> _ИССЛЕДУЕМЫЙ ТЕКСТ_:
******

Павлову вторил Максимович, читавший органографию растений, где не было органографии, но было очень много философствования «de omnibus rebus quibusdam que aliis». Остальные профессора естественных наук пользовались любым случаем, чтобы поострить над натурфилософией и отметить «добросовестное» преподавание физики. Со своей стороны и Павлов не оставался в долгу и платил им с процентами и «рекамбиями». Таким образом, преподавание на физико-математическом отделении было чисто полемическое. На эти полемические лекции студенты стекались со всех отделений.

«Разумеется, – говорит Герцен, – я ратовал под знаменем „Idealistische Lehre“ и резался с нападавшими на него профессорами».

Этот полемический и философский элемент и был тем началом, которое давало жизнь преподаванию на физико-математическом факультете. Благодаря ему все связывалось и объединялось; Шеллинг был тем же цементом различных органографии, тем же оплодотворяющим началом сухих лекций, каким в настоящее время является Дарвин. О научности же преподавания мало заботились сами профессора, еще меньше студенты, особенно такие юные горячие головы, как Герцен.

******

> _ЗАДАНИЕ_: Какой предмет читал Максимович, согласно тексту о преподавании на физико-математическом отделении?

(Записи из набора данных)
******

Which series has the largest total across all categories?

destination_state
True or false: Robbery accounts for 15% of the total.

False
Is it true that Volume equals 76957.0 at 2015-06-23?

******

> _ОТВЕТ_: Органографию растений.